HANK MORRIS: I'm proud of it! The man's a consumer fraud! And New Yorkers have a right to know it. And we're going to tell them!

JERRY DELLA FEMINA: It's like watching a street brawl. I don't feel as though I'm a voter; I feel as though I'm a witness!

TERENCE SMITH: Jerry Della Femina is an advertising executive who bemoans what political media strategists have done to the business and potentially, to voter turnout.

 
 
Voter turnoff?

 
 

JERRY DELLA FEMINA: I cannot handle this mountain of negative advertising that's coming at me. So, I' just totally, totally turned off. And I think a lot of voters feel the same way. If I ran a campaign like this for one of my clients - for example - I don't have Pepsi as a client - but if I said, Coca Cola is just a horrible, terrible, rotten product, it would never buy the commercial and they would think less of me for saying something like that. However, politicians can get away with everything because they only have to sell the product once, and that's in November.

TERENCE SMITH: Right.

JERRY DELLA FEMINA: See this is not a product that you can give back; this is a product that you buy once, and you are stuck with it for-- a lot of years. Though that's not - that, that does it for truth in advertising.

TERENCE SMITH: So let's look a little more closely at the ads. Technically, the charges on each side are not false, but they are often oversimplified and distorted. Let's go to the videotape with this Schumer ad.

SCHUMER AD: Compare D'Amato and Schumer on the issues: Schumer put new cops on the street. D'Amato voted no.

TERENCE SMITH: Now D'Amato did vote against the 1994 crime bill that funded 100,000 new police officers. But many Republicans voted against it, on the grounds that it was laden with pork barrel spending. Now look at this D'Amato ad.

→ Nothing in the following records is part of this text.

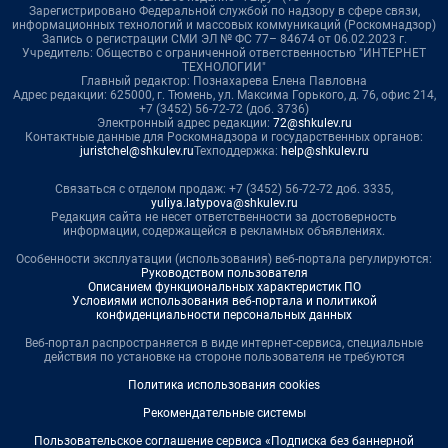
Зарегистрировано Федеральной службой по надзору в сфере связи,
информационных технологий и массовых коммуникаций (Роскомнадзор)
Запись о регистрации СМИ ЭЛ № ФС 77– 84674 от 06.02.2023 г.
Учредитель: Общество с ограниченной ответственностью "ИНТЕРНЕТ
ТЕХНОЛОГИИ"
Главный редактор: Познахарева Елена Павловна
Адрес редакции: 625000, г. Тюмень, ул. Максима Горького, д. 76, офис 214,
+7 (3452) 56-72-72 (доб. 3736)
Электронный адрес редакции:
72@shkulev.ru
Контактные данные для Роскомнадзора и государственных органов:
juristchel@shkulev.ru
Техподдержка:
help@shkulev.ru
Связаться с отделом продаж: +7 (3452) 56-72-72 доб. 3335,
yuliya.latypova@shkulev.ru
Редакция сайта не несет ответственности за достоверность
информации, содержащейся в рекламных объявлениях.
Особенности эксплуатации (использования) веб-портала регулируются:
Руководством пользователя
Описанием функциональных характеристик ПО
Условиями использования веб-портала и политикой
конфиденциальности персональных данных
Веб-портал распространяется в виде интернет-сервиса, специальные
действия по установке на стороне пользователя не требуются
Политика использования cookies
Рекомендательные системы
Пользовательское соглашение сервиса «Подписка без баннерной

D'AMATO AD: Chuck Schumer voted to allow violent criminals to leave jail before serving their full sentence. He voted against mandatory sentences for criminals who use guns.

TERENCE SMITH: Yes, Schumer voted against a 1995 bill steering federal funding to states with mandatory minimum sentences. But he did so, he says, because New York didn't have such sentences. Now here's another D'Amato ad, followed by another Schumer ad.

D'AMATO AD: He voted to impose the first ever statewide property tax on all Long Island homeowners.

SCHUMER AD: D'Amato's been raising taxes on working families for three decades.

TERENCE SMITH: Here, both sides are selectively mining ancient history. As a state assemblyman in 1976, Schumer voted to let local communities raise property taxes to pay for education. And, as a Long Island town supervisor in the 1970s, D'Amato did just that.

D'AMATO AD: This year alone Chuck Schumer missed over 100 votes in Congress.

 
Distorting the facts.

 
 

TERENCE SMITH: With D'Amato's favorite "L" word - Liberal - seeming less sinister these days, he's now relentlessly attacking Schumer's attendance record. No matter that most of these missed votes were procedural, or on measures that passed overwhelmingly. Even his critics acknowledge that Schumer is one of the hardest working members of Congress. Nonetheless, he has been thrown on the defensive..

AD SPOKESMAN: The truth: Chuck Schumer has a 92 percent life-time attendance record - D'Amato - too many lies for too long.

TERENCE SMITH: On Columbus Day, he raced back to Washington so he wouldn't miss a vote. That meant skipping his own fundraiser in New York where the President spoke up for him.

PRESIDENT CLINTON: Every time it counts, just like today, Chuck Schumer is there to vote for you, for New York, for your children, and for the future, and I hope you'll give him a bigger vote in the United States Senate.

TERENCE SMITH: For the President, the stakes are personal as well as political. D'Amato is an old foe who chaired the Senate Whitewater hearings and now sits among the hostile majority that may sit in judgment as the President's impeachment jury. In the home stretch of this exceptionally fierce fight, a New York Times/CBS News poll suggests that voters are growing increasingly critical of the caustic tone of the campaign, and that most are blaming D'Amato. As for the outcome, the two candidates are tied at 44 percent each, with some slight movement toward Schumer. The final result may depend on whose ads New Yorkers find least objectionable: an incumbent who calls his opponent a lazy liberal, or a challenger who says his opponent is a long-time liar.